DEPRECATED! Oxfeud.it is now deprecated due to facebook’s new TOS.
For the Oxfeud.it system I am making in conjunction with Dan Mroz, we needed to generate a list of all the posts on a page, to be fed to our ‘post scraper’ which adds the information to our database.
Facebook has an API that allows people to search pages for post IDs, information on reactions, comments, and more - however it is very buggy.
The main bug that we experienced was when we attempted to load all the post IDs on the Facebook page, we only obtain ~10% of the posts - this is extremely problematic and troubled us for a small time. We later found, that this is a known issue and we needed a list of the IDs to build our database from - recent posts appear with no issue, so once running we would be ok.

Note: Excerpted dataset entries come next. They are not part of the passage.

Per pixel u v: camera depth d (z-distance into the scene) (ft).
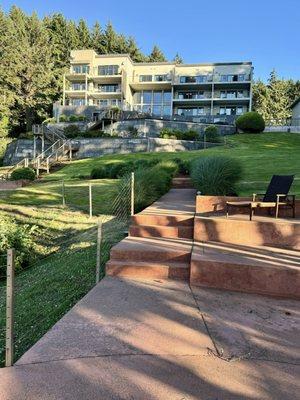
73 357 8.63
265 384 7.72
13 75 130.62
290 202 20.16
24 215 31.17
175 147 77.71
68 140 80.28
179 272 14.51
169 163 42.60
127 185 28.76
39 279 18.04
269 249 15.93
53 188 41.81
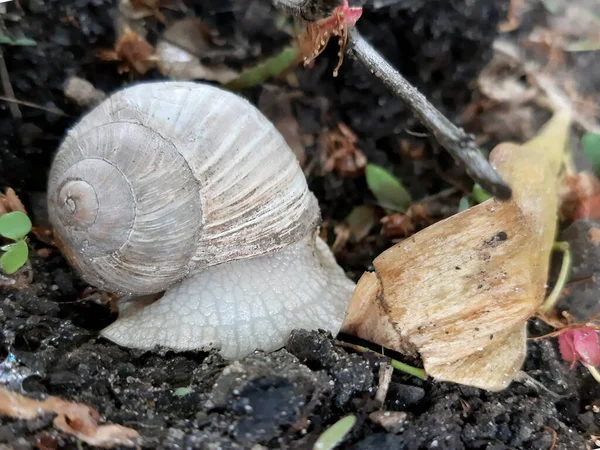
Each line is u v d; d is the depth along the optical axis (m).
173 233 0.08
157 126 0.08
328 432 0.07
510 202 0.08
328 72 0.11
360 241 0.11
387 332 0.08
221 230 0.09
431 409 0.07
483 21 0.11
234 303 0.09
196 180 0.08
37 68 0.11
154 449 0.07
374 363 0.08
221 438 0.07
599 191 0.10
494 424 0.07
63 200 0.08
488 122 0.12
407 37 0.11
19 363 0.07
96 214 0.08
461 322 0.08
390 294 0.08
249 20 0.11
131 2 0.11
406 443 0.07
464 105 0.12
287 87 0.12
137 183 0.08
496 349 0.08
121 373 0.08
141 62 0.11
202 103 0.08
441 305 0.08
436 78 0.11
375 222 0.11
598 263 0.09
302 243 0.10
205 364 0.08
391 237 0.11
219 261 0.09
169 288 0.09
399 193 0.11
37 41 0.10
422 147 0.12
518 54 0.11
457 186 0.11
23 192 0.11
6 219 0.08
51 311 0.09
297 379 0.07
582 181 0.10
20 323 0.08
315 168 0.12
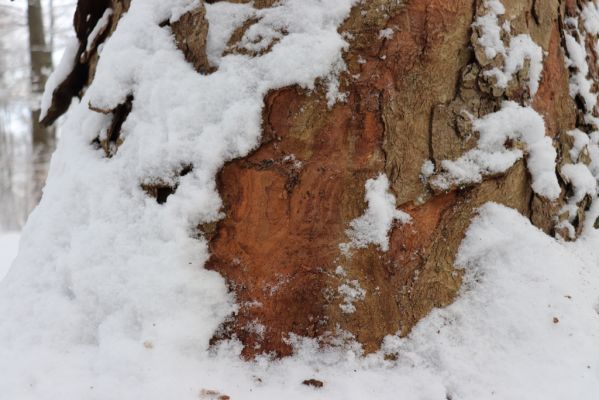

The Facebook Page we are working with (fortunately) has hash-tagged all of their posts, ordered incrementally - one may think that the Graph API has a hashtag search - yet this feature was sadly removed in the previous version.
Fortunately, a fix (albeit a very, very bad1 one) is on hand - which will be explained in this post.
Since Graph API has no hashtag search support since V1.0 - we are stranded with searching through our browser.
Facebook’s hashtag search in-browser is fortunately of simple format:
http://facebook.com/hashtag/DATA_HERE
We can see that for incrementing hashtags, we can put this in a nice while
loop and systematically generate all the URLs we need to search.
We could search all those generated links manually, but our saviour wget
is here to get us out of this hole.
If we attempt wget https://www.facebook.com/hashtag/${HASHTAG}
we find that Facebook knows we’re trying to be tricky - it rejects the request and provides no post information in the returned HTML source.
We therefore have to spoof a browser, I picked FireFox to spoof since it’s very common.
Our wget
command will now like like this:
wget https://www.facebook.com/hashtag/${HASHTAG} --header="User-Agent: Mozilla/5.0 (Windows NT 5.1; rv:23.0) Gecko/20100101 Firefox/23.0" --header="Accept: image/png,image/*;q=0.8,*/*;q=0.5" --header="Accept-Language: en-US,en;q=0.5" --header="Referer: https://www.facebook.com"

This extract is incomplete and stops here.